Material supplied: Begin

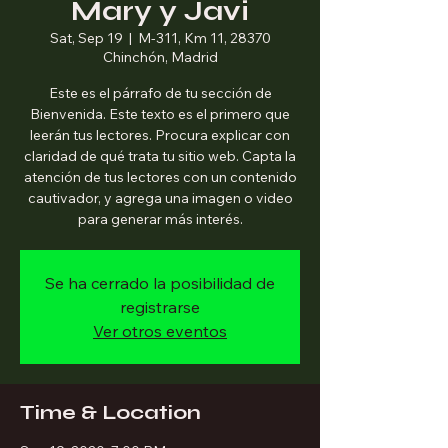
Mary y Javi
Sat, Sep 19
  |  
M-311, Km 11, 28370
Chinchón, Madrid
Este es el párrafo de tu sección de
Bienvenida. Este texto es el primero que
leerán tus lectores. Procura explicar con
claridad de qué trata tu sitio web. Capta la
atención de tus lectores con un contenido
cautivador, y agrega una imagen o video
para generar más interés.
Se ha cerrado la posibilidad de
registrarse
Ver otros eventos
Time & Location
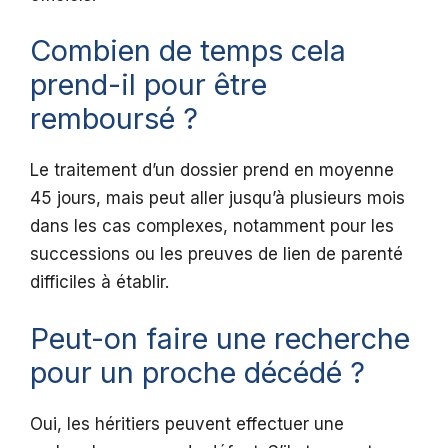
Combien de temps cela
prend-il pour être
remboursé ?
Le traitement d’un dossier prend en moyenne
45 jours, mais peut aller jusqu’à plusieurs mois
dans les cas complexes, notamment pour les
successions ou les preuves de lien de parenté
difficiles à établir.
Peut-on faire une recherche
pour un proche décédé ?
Oui, les héritiers peuvent effectuer une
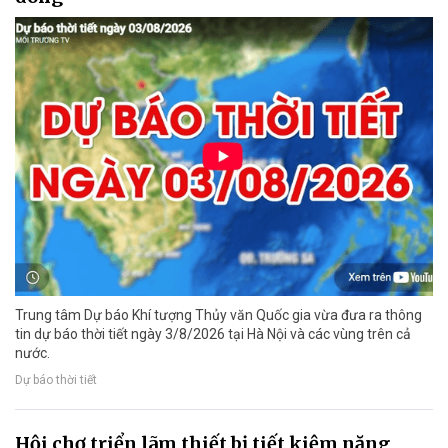
Trung tâm Dự báo Khí tượng Thủy văn Quốc gia vừa đưa ra thông
tin dự báo thời tiết ngày 3/8/2026 tại Hà Nội và các vùng trên cả
nước.
Dự báo thời tiết
Hội chợ triển lãm thiết bị tiết kiệm năng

Material supplied: End

Activity: Reproduce the text of these records with "Sat" changed to "Saturday" and everything else left unchanged. Leave the pictures out of your answer.

Answer section:
Mary y Javi
Saturday, Sep 19
  |  
M-311, Km 11, 28370
Chinchón, Madrid
Este es el párrafo de tu sección de
Bienvenida. Este texto es el primero que
leerán tus lectores. Procura explicar con
claridad de qué trata tu sitio web. Capta la
atención de tus lectores con un contenido
cautivador, y agrega una imagen o video
para generar más interés.
Se ha cerrado la posibilidad de
registrarse
Ver otros eventos
Time & Location
Combien de temps cela
prend-il pour être
remboursé ?
Le traitement d’un dossier prend en moyenne
45 jours, mais peut aller jusqu’à plusieurs mois
dans les cas complexes, notamment pour les
successions ou les preuves de lien de parenté
difficiles à établir.
Peut-on faire une recherche
pour un proche décédé ?
Oui, les héritiers peuvent effectuer une
Trung tâm Dự báo Khí tượng Thủy văn Quốc gia vừa đưa ra thông
tin dự báo thời tiết ngày 3/8/2026 tại Hà Nội và các vùng trên cả
nước.
Dự báo thời tiết
Hội chợ triển lãm thiết bị tiết kiệm năng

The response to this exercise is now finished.